Before-and-after change data
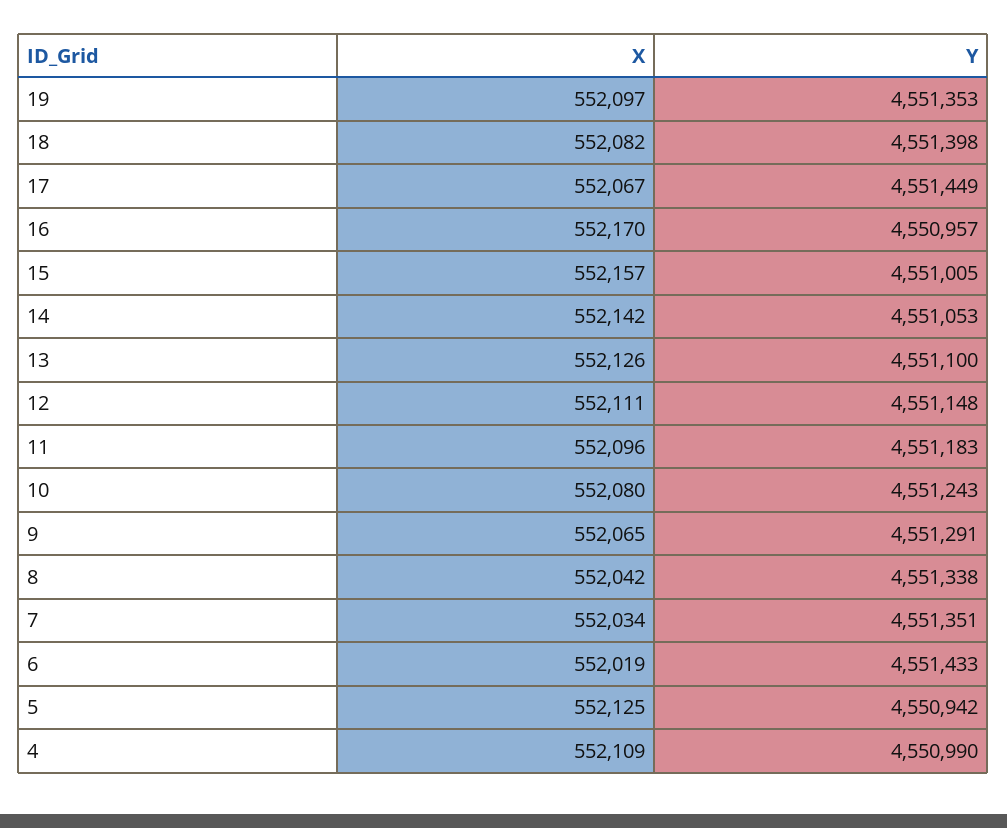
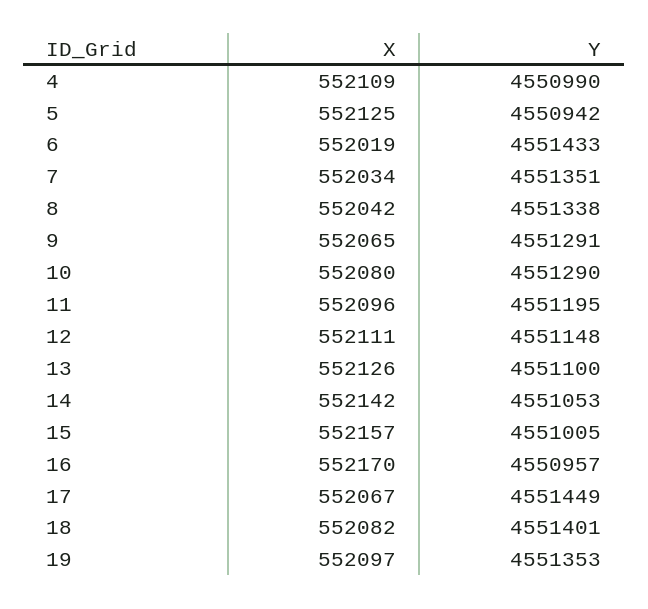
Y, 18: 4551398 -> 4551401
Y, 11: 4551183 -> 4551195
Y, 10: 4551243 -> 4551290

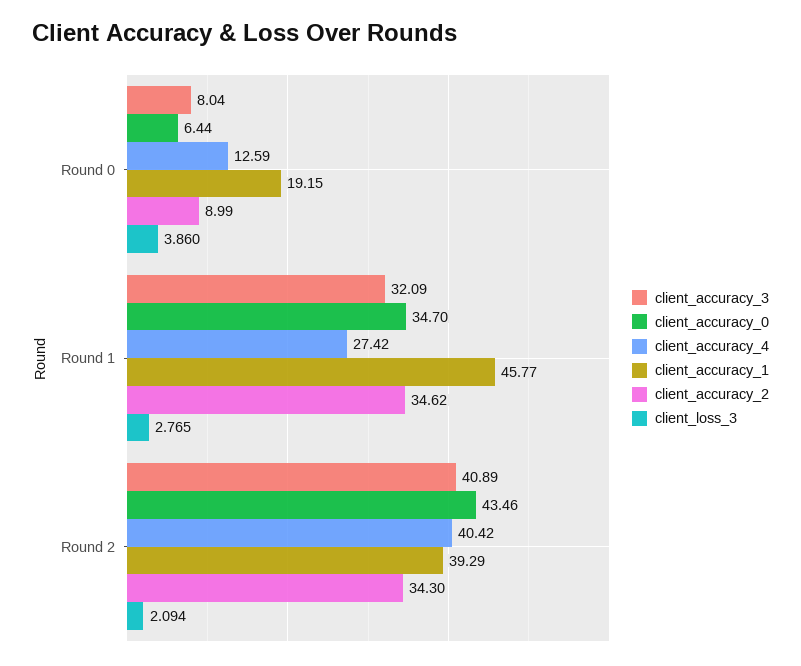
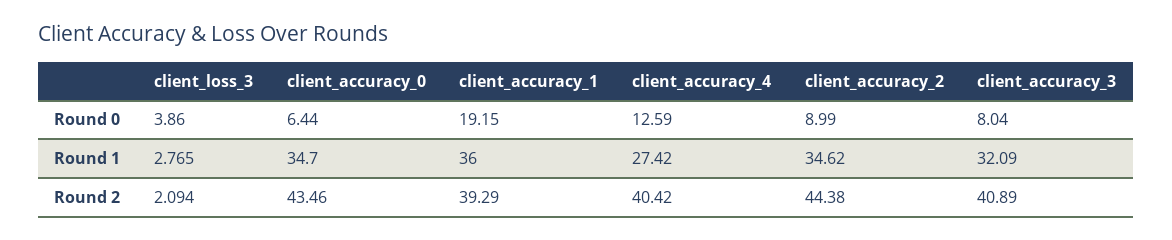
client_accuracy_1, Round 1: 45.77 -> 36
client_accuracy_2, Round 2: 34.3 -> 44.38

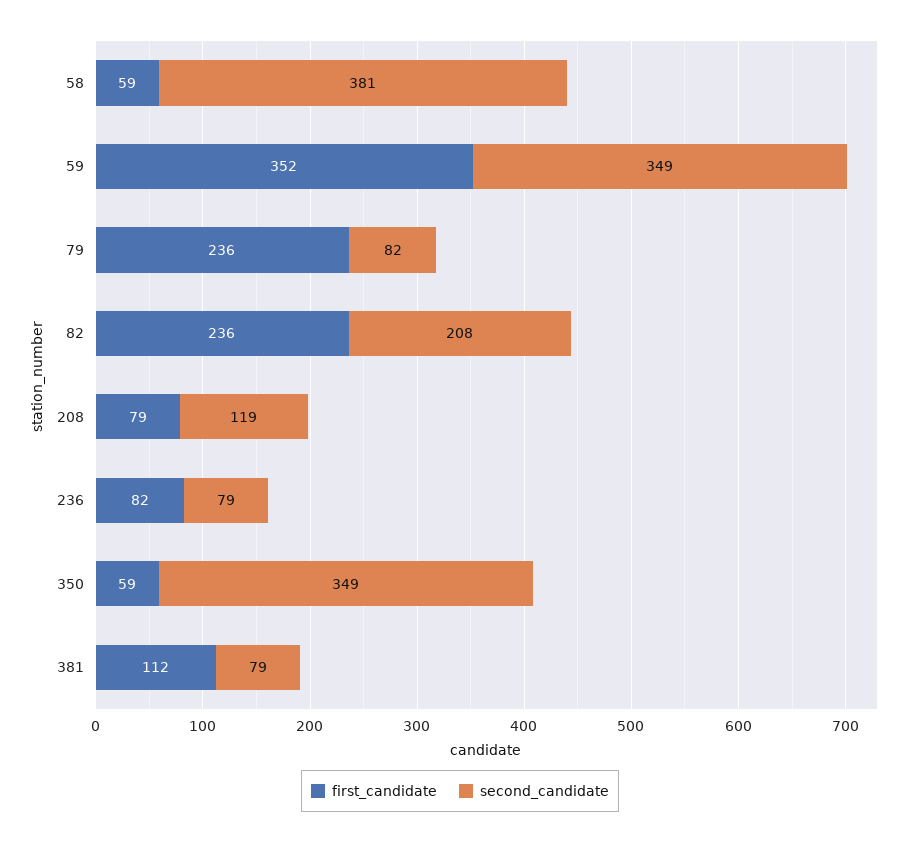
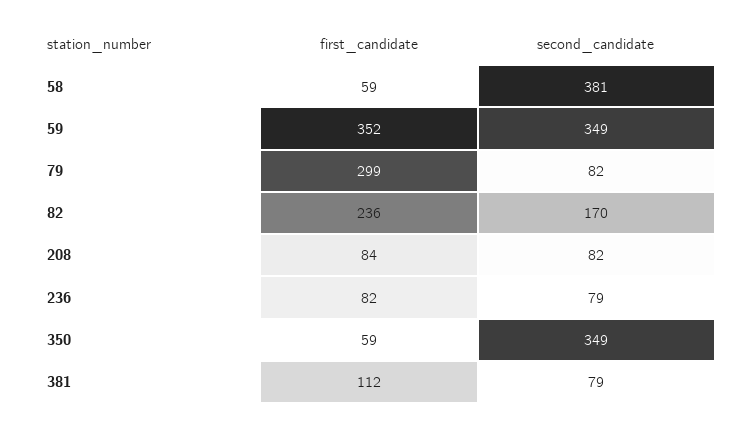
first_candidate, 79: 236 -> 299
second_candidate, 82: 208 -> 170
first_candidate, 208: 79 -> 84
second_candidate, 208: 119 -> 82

- [Your task]: Beginning with the line that contains "client_accuracy_1, Round 1: 45.77 -> 36" and ending with the last line of the data above, output those lines exactly and nothing more, without any pictures.

- [Reply to the exercise]:
client_accuracy_1, Round 1: 45.77 -> 36
client_accuracy_2, Round 2: 34.3 -> 44.38

first_candidate, 79: 236 -> 299
second_candidate, 82: 208 -> 170
first_candidate, 208: 79 -> 84
second_candidate, 208: 119 -> 82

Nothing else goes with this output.